Koblenz: Auftakt im §129b-Prozess gegen Sabri Ç.

In wenigen Tagen beginnt in Koblenz das Staatsschutzverfahren gegen Sabri Ç. Dem von Frankreich an Deutschland ausgelieferten Kurden wird PKK-Mitgliedschaft vorgeworfen. Seit Januar ist er in U-Haft – rechtswidrig, meint die Verteidigung des 52-Jährigen.

Diese Woche beginnt vor dem 2. Strafsenat des Oberlandesgerichts (OLG) Koblenz das Staatsschutzverfahren gegen den kurdischen Aktivisten Sabri Ç. Der 52-Jährige war auf Ersuchen der bundesdeutschen Strafverfolgungsbehörden im Juni vergangenen Jahres per europäischem Haftbefehl in Paris fest- und in Auslieferungshaft genommen worden. Im Januar erfolgte seine Überstellung nach Deutschland. Seitdem befindet er sich in der JVA Wittlich in Untersuchungshaft.

Sabri Ç. ist gemäß Paragraf 129b Strafgesetzbuch der Mitgliedschaft in einer kriminellen und terroristischen Vereinigung im Ausland angeklagt. Ihm wird vorgeworfen, als hauptamtlicher Kader das „PKK-Gebiet“ Saarbrücken verantwortlich geleitet zu haben. Neben den typischen finanziellen, organisatorischen und propagandistischen Aufgaben soll er der Anklage zufolge auch in die Rekrutierung von Parteinachwuchs involviert gewesen sein. Einer individuellen Straftat wird er nicht bezichtigt.

Die Anklage im Fall Sabri Ç. hat die Generalstaatsanwaltschaft Mitte April erhoben. Eröffnet wurde das Hauptverfahren schließlich Ende Juni. Der Haftprüfungstermin fand erst am 12. Juli, auf den Tag genau sechs Monate nach der Überstellung des Kurden von Frankreich nach Deutschland statt. Wie der Kölner Rechtshilfefonds AZADÎ e.V. am Montag mitteilte, hatte seine Verteidigung nur eine Woche zuvor die Aufhebung des Haftbefehls wegen Verstoßes gegen das „Beschleunigungsgebot“ beantragt. In Paragraf 121 Absatz 1 der Strafprozessordnung ist geregelt, dass Untersuchungshaft nur dann über sechs Monate hinaus angeordnet werden kann, wenn die Ermittlungen besonders umfangreich oder schwierig sind oder sonstige wichtige Gründe eine Fortdauer der U-Haft rechtfertigen.

Diese Voraussetzungen seien nach Auffassung der Verteidigung in diesem Fall nicht gegeben. Lediglich ein Handy, das Ç. bei sich gehabt habe, hätte ausgewertet werden sollen, was nicht geschehen sei. Obwohl – wie in Haftsachen erforderlich – eine rasche Auswertung erfolgen müsse, habe es diese Bemühungen nicht gegeben. Über die Frage der Haftfortdauer entscheidet der Bundesgerichtshof (BGH); eine solche Entscheidung liegt der Verteidigung bis heute nicht vor.
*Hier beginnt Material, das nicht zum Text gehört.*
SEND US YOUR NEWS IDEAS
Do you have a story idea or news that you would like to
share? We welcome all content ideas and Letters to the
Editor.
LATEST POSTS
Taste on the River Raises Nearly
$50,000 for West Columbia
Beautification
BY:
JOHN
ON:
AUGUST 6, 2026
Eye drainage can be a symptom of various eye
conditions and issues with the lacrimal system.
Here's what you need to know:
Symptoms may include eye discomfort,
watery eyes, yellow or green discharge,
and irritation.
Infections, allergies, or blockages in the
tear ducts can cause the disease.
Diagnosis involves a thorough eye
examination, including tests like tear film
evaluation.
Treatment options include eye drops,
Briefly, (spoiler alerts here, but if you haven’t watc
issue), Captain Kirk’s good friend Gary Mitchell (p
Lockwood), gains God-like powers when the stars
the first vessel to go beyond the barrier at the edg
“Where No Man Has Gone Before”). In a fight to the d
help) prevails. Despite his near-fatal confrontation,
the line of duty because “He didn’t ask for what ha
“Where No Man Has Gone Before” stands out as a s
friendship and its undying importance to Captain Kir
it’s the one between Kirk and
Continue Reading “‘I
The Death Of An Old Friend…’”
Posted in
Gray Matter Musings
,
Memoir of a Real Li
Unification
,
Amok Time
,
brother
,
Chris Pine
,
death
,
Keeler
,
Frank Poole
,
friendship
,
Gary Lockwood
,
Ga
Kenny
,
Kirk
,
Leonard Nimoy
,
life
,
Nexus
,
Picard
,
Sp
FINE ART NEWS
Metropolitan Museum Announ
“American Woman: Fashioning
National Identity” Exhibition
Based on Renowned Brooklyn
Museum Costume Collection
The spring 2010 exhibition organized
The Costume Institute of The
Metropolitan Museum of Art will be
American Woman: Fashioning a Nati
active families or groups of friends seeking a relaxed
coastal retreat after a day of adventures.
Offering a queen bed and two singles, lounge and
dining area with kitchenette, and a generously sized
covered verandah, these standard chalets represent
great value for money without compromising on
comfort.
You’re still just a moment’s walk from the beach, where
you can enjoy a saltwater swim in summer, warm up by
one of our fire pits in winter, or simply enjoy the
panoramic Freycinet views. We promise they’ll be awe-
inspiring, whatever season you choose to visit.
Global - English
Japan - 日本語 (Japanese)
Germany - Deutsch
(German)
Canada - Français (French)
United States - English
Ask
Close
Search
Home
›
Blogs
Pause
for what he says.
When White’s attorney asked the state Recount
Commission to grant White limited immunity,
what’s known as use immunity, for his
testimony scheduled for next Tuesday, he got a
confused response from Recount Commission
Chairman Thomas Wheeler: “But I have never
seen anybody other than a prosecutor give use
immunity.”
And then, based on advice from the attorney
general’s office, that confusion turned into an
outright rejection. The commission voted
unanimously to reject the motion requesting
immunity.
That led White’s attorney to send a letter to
„Das OLG hat viel Zeit verstreichen lassen, ohne dass es dafür einen sachlichen Grund gibt. Es hat erst knapp drei Monate nach Anklageerhebung den Eröffnungsbeschluss gemacht und dann erst Termine im August in Aussicht gestellt, obwohl die Verteidigung auch Termine zu einem früheren Zeitpunkt angeboten hatte,“ zitiert AZADÎ Rechtsanwältin Franziska Nedelmann und ihren Kollegen Milan Martin. „Schließlich gilt die Unschuldsvermutung, daher ist es mit rechtsstaatlichen Grundsätzen nicht vereinbar, dass unser Mandant ohne sachlichen Grund über sechs Monate in Untersuchungshaft gehalten wird. Das kommt einer Strafe gleich.“

Nach Überzeugung der Verteidigung hätte das Verfahren gegen Ç. längst beendet sein können, wären Generalstaatsanwaltschaft und OLG den Vorgaben des Beschleunigungsgebots gefolgt. So startet das Hauptverfahren gegen den Aktivisten am Donnerstag, den 31. August 2023, um 9:30 Uhr am OLG Koblenz (Regierungsstraße 7). Weitere Verhandlungstermine sind nach Angaben von AZADÎ – vorerst – bis Mitte Oktober terminiert.